Let’s say you invest $100,000 in a regular investment that immediately loses 10 percent, taking the value down to $90,000. The investment will then have to gain 10 percent just to get you back to even.

Using that same scenario with an indexed annuity, the 10 percent loss does not impact your annuity’s account value: You still have $100,000. The next year when it increases 10 percent, instead of that 10 percent being added to a $90,000 balance, it’s being added to a $100,000 balance. Even if the annuity had a 7 percent cap, you would still have $107,000 in the annuity account value versus only $100,000 in the regular investment.
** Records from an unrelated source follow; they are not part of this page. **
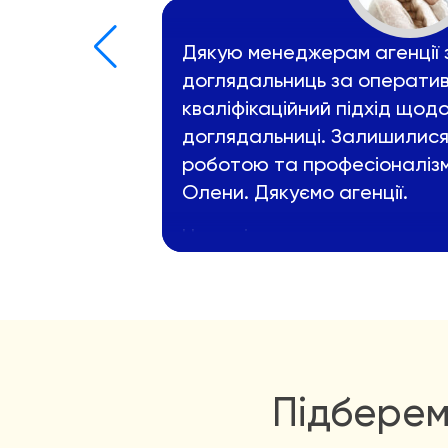
Дякую менеджерам агенції 
доглядальниць за оператив
кваліфікаційний підхід щод
доглядальниці. Залишилися
роботою та професіоналіз
Олени. Дякуємо агенції.
Наталія
Підберем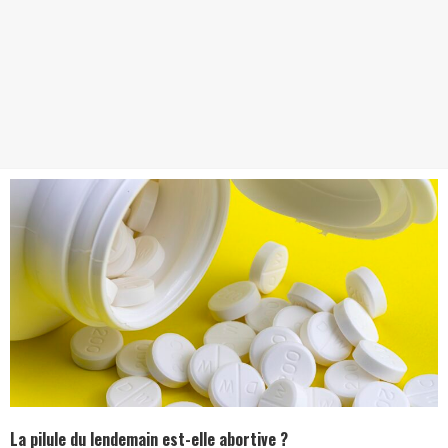
La pilule du lendemain est-elle abortive ?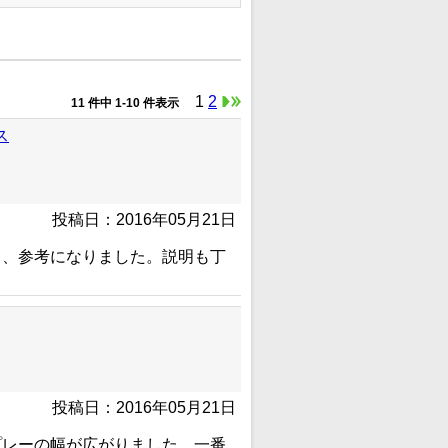
1
2
11 件中 1-10 件表示
ス
投稿日：2016年05月21日
て、参考になりました。説明も丁
投稿日：2016年05月21日
プレーの幅が広がりました。一番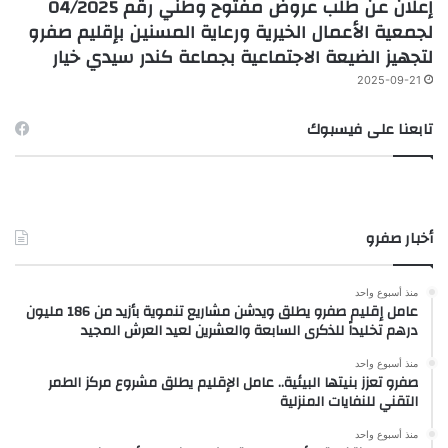
إعلان عن طلب عروض مفتوح وطني رقم 04/2025
لجمعية الأعمال الخيرية ورعاية المسنين بإقليم صفرو
لتجهيز الضيعة الاجتماعية بجماعة كندر سيدي خيار
2025-09-21
تابعنا على فيسبوك
أخبار صفرو
منذ أسبوع واحد
عامل إقليم صفرو يطلق ويدشن مشاريع تنموية بأزيد من 186 مليون
درهم تخليداً للذكرى السابعة والعشرين لعيد العرش المجيد
منذ أسبوع واحد
صفرو تعزز بنيتها البيئية.. عامل الإقليم يطلق مشروع مركز الطمر
التقني للنفايات المنزلية
منذ أسبوع واحد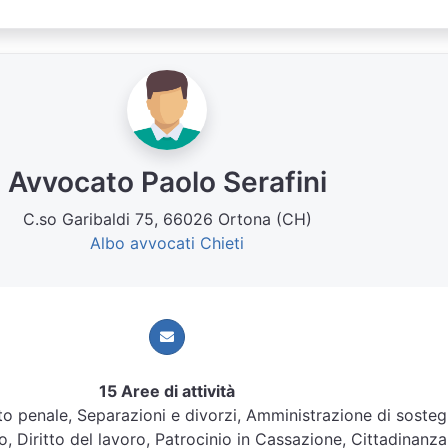
Avvocato Paolo Serafini
C.so Garibaldi 75, 66026 Ortona (CH)
Albo avvocati Chieti
15 Aree di attività
ritto penale, Separazioni e divorzi, Amministrazione di soste
o, Diritto del lavoro, Patrocinio in Cassazione, Cittadinanz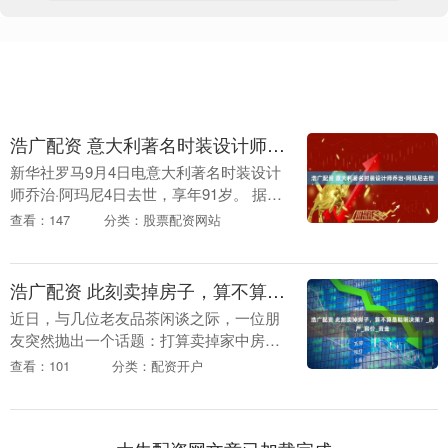
浩广配资 意大利著名时装设计师乔治·阿玛尼去世
新华社罗马9月4日电意大利著名时装设计
师乔治·阿玛尼4日去世，享年91岁。 据意
大利媒体报道，阿玛尼在家中去世。此前
查看：147
分类：股票配资网站
他因健康原因住院治疗，之后长期在家中
休养。 ....
浩广配资 此刻卖掉房子，算不算是聪明决策？_房产_房价_资金
近日，与几位老友品茶闲谈之际，一位朋
友突然抛出一个话题：打算卖掉家中房
产，却又犹豫不决，不知当前行情下，究
查看：101
分类：配资开户
竟该出手套现，还是继续承受亏损？ 此刻
卖掉房子，算不算....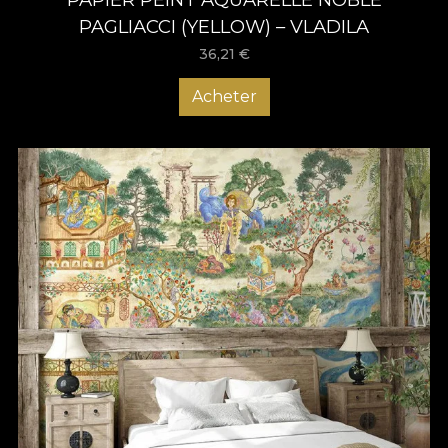
PAGLIACCI (YELLOW) – VLADILA
36,21
€
Acheter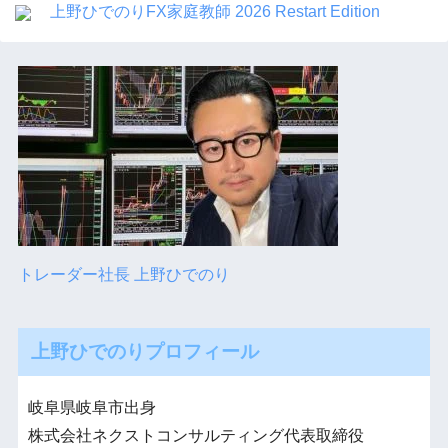
上野ひでのりFX家庭教師 2026 Restart Edition
トレーダー社長 上野ひでのり
上野ひでのりプロフィール
岐阜県岐阜市出身
株式会社ネクストコンサルティング代表取締役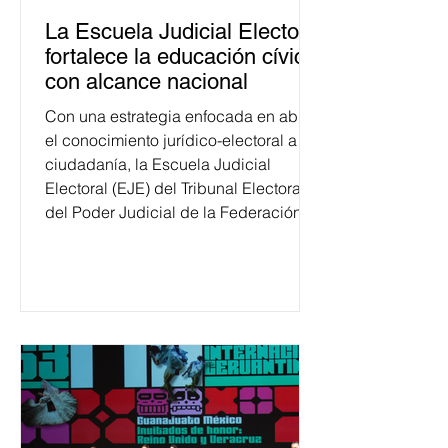
La Escuela Judicial Electoral
fortalece la educación cívica
con alcance nacional
Con una estrategia enfocada en abrir
el conocimiento jurídico-electoral a la
ciudadanía, la Escuela Judicial
Electoral (EJE) del Tribunal Electoral
del Poder Judicial de la Federación
ha formado, desde 2018, a más de
650 mil personas en todo el país en
temas relacionados con la
democracia y el derecho electoral.
Esta cifra da cuenta del papel que ha
asumido la EJE en la difusión de la
justicia electoral como un bien
público. La mayor parte de las
personas capacitadas no forma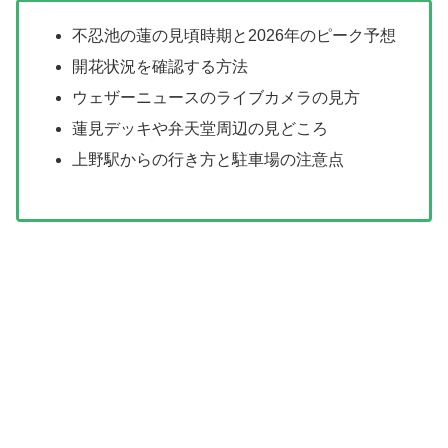
不忍池の蓮の見頃時期と2026年のピーク予想
開花状況を確認する方法
ウェザーニュースのライブカメラの見方
蓮見デッキや弁天堂周辺の見どころ
上野駅からの行き方と駐車場の注意点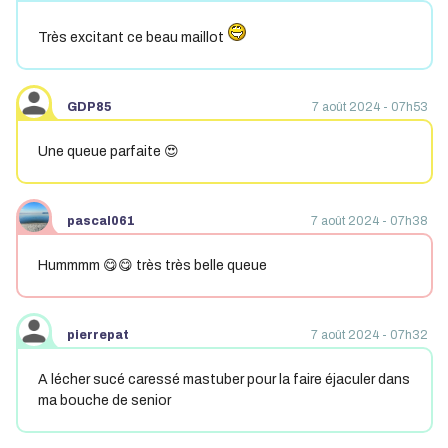
Très excitant ce beau maillot
GDP85
7 août 2024 - 07h53
Une queue parfaite 😍
pascal061
7 août 2024 - 07h38
Hummmm 😋😋 très très belle queue
pierrepat
7 août 2024 - 07h32
A lécher sucé caressé mastuber pour la faire éjaculer dans
ma bouche de senior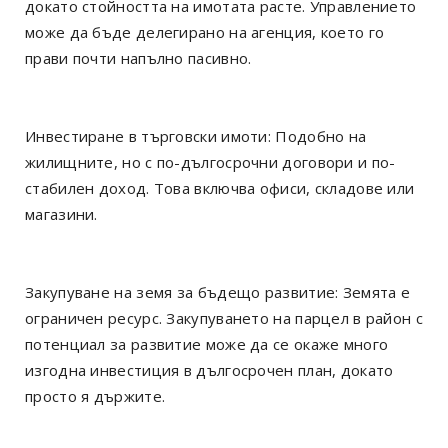
докато стойността на имотата расте. Управлението
може да бъде делегирано на агенция, което го
прави почти напълно пасивно.
Инвестиране в търговски имоти: Подобно на
жилищните, но с по-дългосрочни договори и по-
стабилен доход. Това включва офиси, складове или
магазини.
Закупуване на земя за бъдещо развитие: Земята е
ограничен ресурс. Закупуването на парцел в район с
потенциал за развитие може да се окаже много
изгодна инвестиция в дългосрочен план, докато
просто я държите.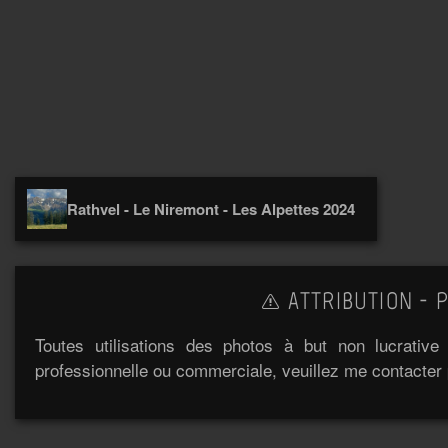
Rathvel - Le Niremont - Les Alpettes 2024
ATTRIBUTION - P
Toutes utilisations des photos à but non lucrativ
professionnelle ou commerciale, veuillez me contacter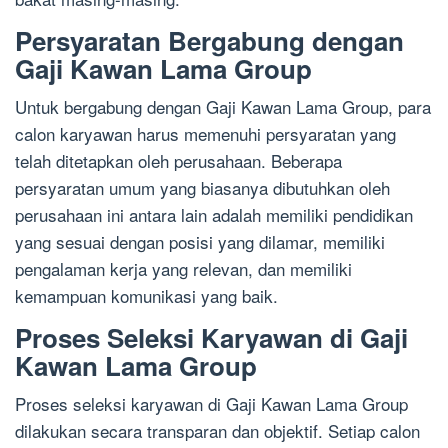
Persyaratan Bergabung dengan
Gaji Kawan Lama Group
Untuk bergabung dengan Gaji Kawan Lama Group, para
calon karyawan harus memenuhi persyaratan yang
telah ditetapkan oleh perusahaan. Beberapa
persyaratan umum yang biasanya dibutuhkan oleh
perusahaan ini antara lain adalah memiliki pendidikan
yang sesuai dengan posisi yang dilamar, memiliki
pengalaman kerja yang relevan, dan memiliki
kemampuan komunikasi yang baik.
Proses Seleksi Karyawan di Gaji
Kawan Lama Group
Proses seleksi karyawan di Gaji Kawan Lama Group
dilakukan secara transparan dan objektif. Setiap calon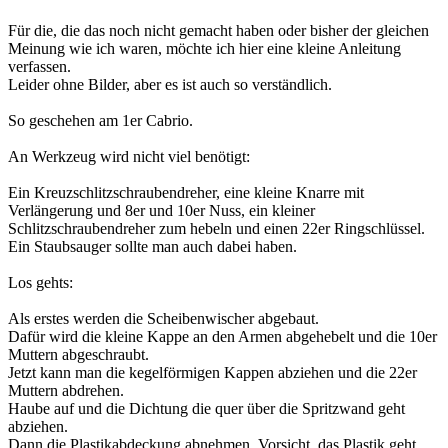
Für die, die das noch nicht gemacht haben oder bisher der gleichen
Meinung wie ich waren, möchte ich hier eine kleine Anleitung
verfassen.
Leider ohne Bilder, aber es ist auch so verständlich.
So geschehen am 1er Cabrio.
An Werkzeug wird nicht viel benötigt:
Ein Kreuzschlitzschraubendreher, eine kleine Knarre mit
Verlängerung und 8er und 10er Nuss, ein kleiner
Schlitzschraubendreher zum hebeln und einen 22er Ringschlüssel.
Ein Staubsauger sollte man auch dabei haben.
Los gehts:
Als erstes werden die Scheibenwischer abgebaut.
Dafür wird die kleine Kappe an den Armen abgehebelt und die 10er
Muttern abgeschraubt.
Jetzt kann man die kegelförmigen Kappen abziehen und die 22er
Muttern abdrehen.
Haube auf und die Dichtung die quer über die Spritzwand geht
abziehen.
Dann die Plastikabdeckung abnehmen. Vorsicht, das Plastik geht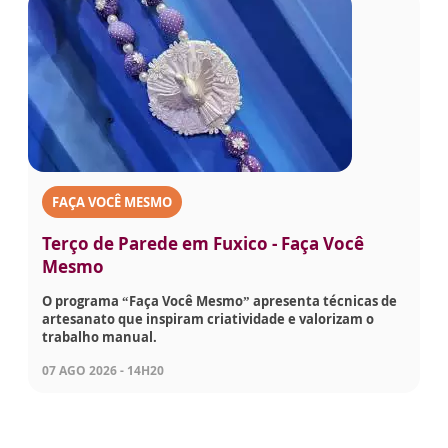
FAÇA VOCÊ MESMO
Terço de Parede em Fuxico - Faça Você
Mesmo
O programa “Faça Você Mesmo” apresenta técnicas de
artesanato que inspiram criatividade e valorizam o
trabalho manual.
07 AGO 2026 - 14H20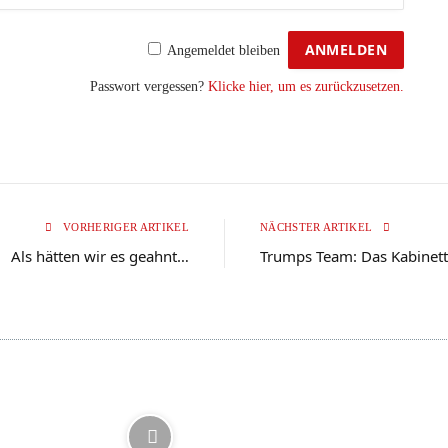
Angemeldet bleiben
Passwort vergessen?
Klicke hier, um es zurückzusetzen.
VORHERIGER ARTIKEL
NÄCHSTER ARTIKEL
Als hätten wir es geahnt…
Trumps Team: Das Kabinett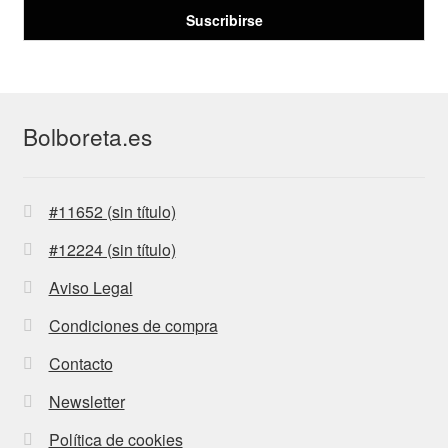
Bolboreta.es
#11652 (sin título)
#12224 (sin título)
Aviso Legal
Condiciones de compra
Contacto
Newsletter
Política de cookies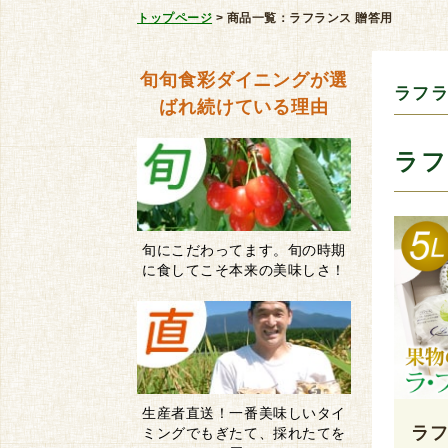
トップページ
>
商品一覧：ラフランス 贈答用
旬旬食彩ダイニングが
選
ラフラ
ばれ続けている理由
ラフ
旬にこだわってます。旬の時期
に食してこそ本来の美味しさ！
生産者直送！一番美味しいタイ
ラフ
ミングでもぎたて、採れたてを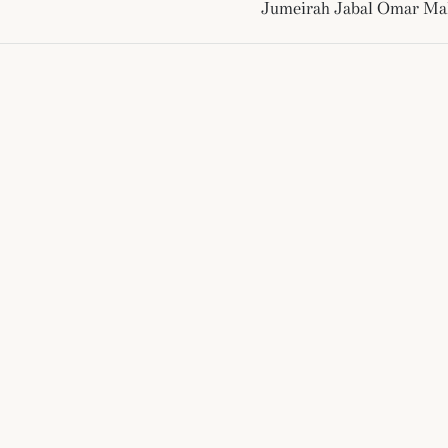
Jumeirah Jabal Omar M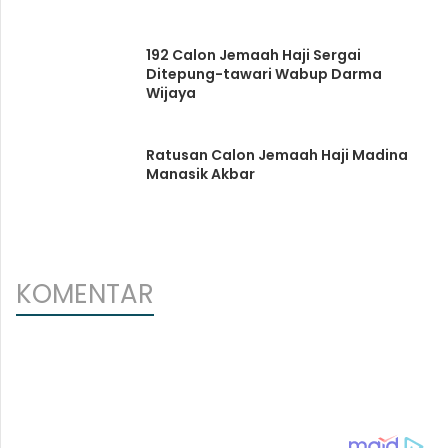
192 Calon Jemaah Haji Sergai
Ditepung-tawari Wabup Darma
Wijaya
Ratusan Calon Jemaah Haji Madina
Manasik Akbar
KOMENTAR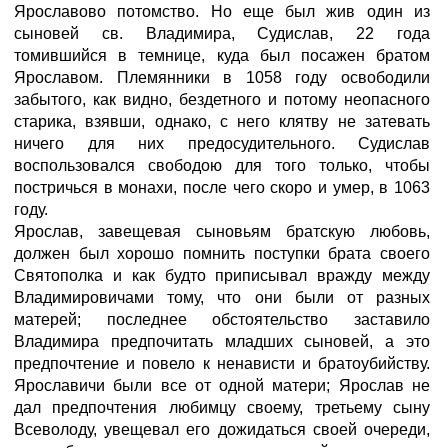
Ярославово потомство. Но еще был жив один из
сыновей св. Владимира, Судислав, 22 года
томившийся в темнице, куда был посажен братом
Ярославом. Племянники в 1058 году освободили
забытого, как видно, бездетного и потому неопасного
старика, взявши, однако, с него клятву не затевать
ничего для них предосудительного. Судислав
воспользовался свободою для того только, чтобы
постричься в монахи, после чего скоро и умер, в 1063
году.
Ярослав, завещевая сыновьям братскую любовь,
должен был хорошо помнить поступки брата своего
Святополка и как будто приписывал вражду между
Владимировичами тому, что они были от разных
матерей; последнее обстоятельство заставило
Владимира предпочитать младших сыновей, а это
предпочтение и повело к ненависти и братоубийству.
Ярославичи были все от одной матери; Ярослав не
дал предпочтения любимцу своему, третьему сыну
Всеволоду, увещевал его дожидаться своей очереди,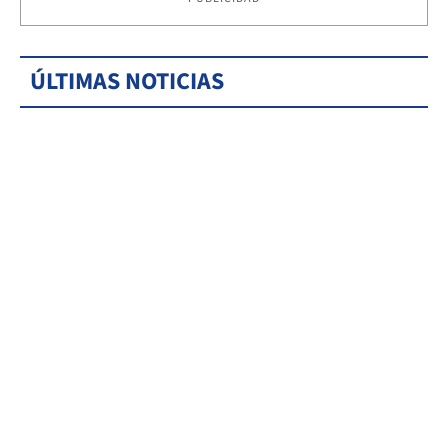
ÚLTIMAS NOTICIAS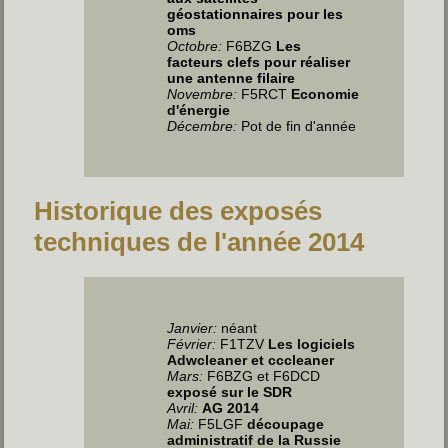
géostationnaires pour les
oms
Octobre:
F6BZG
Les
facteurs clefs pour réaliser
une antenne filaire
Novembre:
F5RCT
Economie
d'énergie
Décembre:
Pot de fin d'année
Historique des exposés
techniques de l'année 2014
Janvier:
néant
Février:
F1TZV
Les logiciels
Adwcleaner et cccleaner
Mars:
F6BZG et F6DCD
exposé sur le SDR
Avril:
AG 2014
Mai:
F5LGF
découpage
administratif de la Russie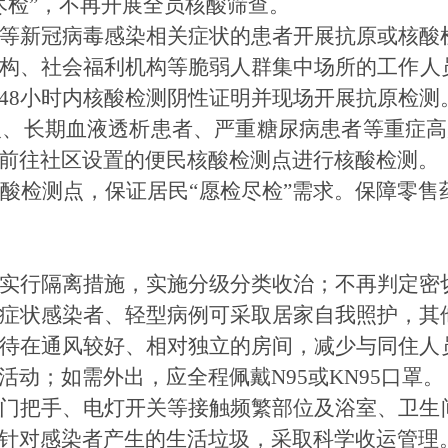
尽检”，不再开展全员核酸筛查。
疾病预防
健康生活方式
等新冠病毒感染相关症状
的
患者
开展
抗原或核酸
健康科普材料
构、社会福利机构等脆弱人群集中场所的工作人
48小时内核酸检测阴性证明并现场开展抗原检测
人、长期血液透析患者、严重糖尿病患者等重症
前往社区设置的便民核酸检测点进行核酸检测。
酸检测点，保证居民
“愿检尽检”需求。
保障零售
实行隔离措施，实施分级分类收治；不再判定密
症状感染者、轻型病例可采取居家自我照护，其
待在通风较好、相对独立的房间，减少与同住人
活动；如需外出，应全程佩戴
N95或KN95口罩。
门把手、电灯开关等接触频繁部位及浴室、卫生
针对感染者产生的生活垃圾
，
采取科学收运管理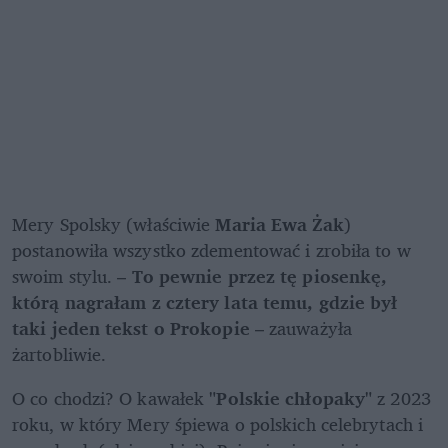
Mery Spolsky (właściwie 
Maria Ewa Żak
) 
postanowiła wszystko zdementować i zrobiła to w 
swoim stylu. – 
To pewnie przez tę piosenkę, 
którą nagrałam z cztery lata temu, gdzie był 
taki jeden tekst o Prokopie
 – zauważyła 
żartobliwie. 
O co chodzi? O kawałek
 "Polskie chłopaky" 
z 2023 
roku, w który Mery śpiewa o polskich celebrytach i 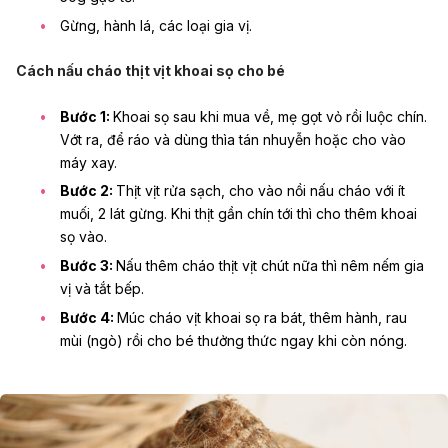
Gừng, hành lá, các loại gia vị.
Cách nấu cháo thịt vịt khoai sọ cho bé
Bước 1:
Khoai sọ sau khi mua về, mẹ gọt vỏ rồi luộc chín.
Vớt ra, để ráo và dùng thìa tán nhuyễn hoặc cho vào
máy xay.
Bước 2:
Thịt vịt rửa sạch, cho vào nồi nấu cháo với ít
muối, 2 lát gừng. Khi thịt gần chín tới thì cho thêm khoai
sọ vào.
Bước 3:
Nấu thêm cháo thịt vịt chút nữa thì nêm nếm gia
vị và tắt bếp.
Bước 4:
Múc cháo vịt khoai sọ ra bát, thêm hành, rau
mùi (ngò) rồi cho bé thưởng thức ngay khi còn nóng.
The protection against market losses is even more important once you begin withdrawing income from your retirement accounts. If a 401(k) or IRA is the primary source of retirement income, taking withdraws compounds the impact of negative investment performance. Think of it like this. If you withdraw 5 percent of your account value for income each year and your account loses 10 percent the first year of retirement, it has to increase in value at least 20 percent the second year just to get back to where you started (10 percent for the market loss and 5 percent for each of the first two years of withdrawals). This is not an issue when you’re receiving income from an annuity.

The longer you own it, the more it returns

The key to earning the best return on an annuity is deferring income as long as possible and receiving income as long as possible.

One annuity calculator shows that a 65-year-old man buying a five-year deferred annuity for $100,000 could receive lifetime income of $9,984 annually. If he lives to 90, his total income would add up to $199,680, which means he would nearly double his original investment. The average annual return would be about 4 percent. By the same token, if he defers for five years and receives income for five years, his annual income would be $24,070. That totals $120,350, which is about a 2 percent annual return.

In another example, a 50-year-old woman who defers income on a $100,000 annuity purchase until age 70 could collect annual lifetime income of $17,440. If she lives 10 years after beginning income, her total return would be just under 75 percent, or a 2.5 percent annual rate.

But if she lives 20 years, her total income would amount to $348,800, or nearly 3 1/2 times her original investment. The annual rate of return from her original investment would then be 8.75 percent.

Some insurance companies offer a bonus at the beginning of the annuity contract, typically 1 percent to 5 percent of the amount of premium you pay. So if you put $100,000 into an annuity with a 5 percent premium bonus, your contract will begin with a value of $105,000. Keep in mind that fees and expenses may be higher with a premium bonus product than with a regular annuity.

Because annuities are somewhat interest-rate sensitive, the current environment limits the upside potential of fixed and indexed annuities. Once interest rates rise, the upside potential of these products will increase as well.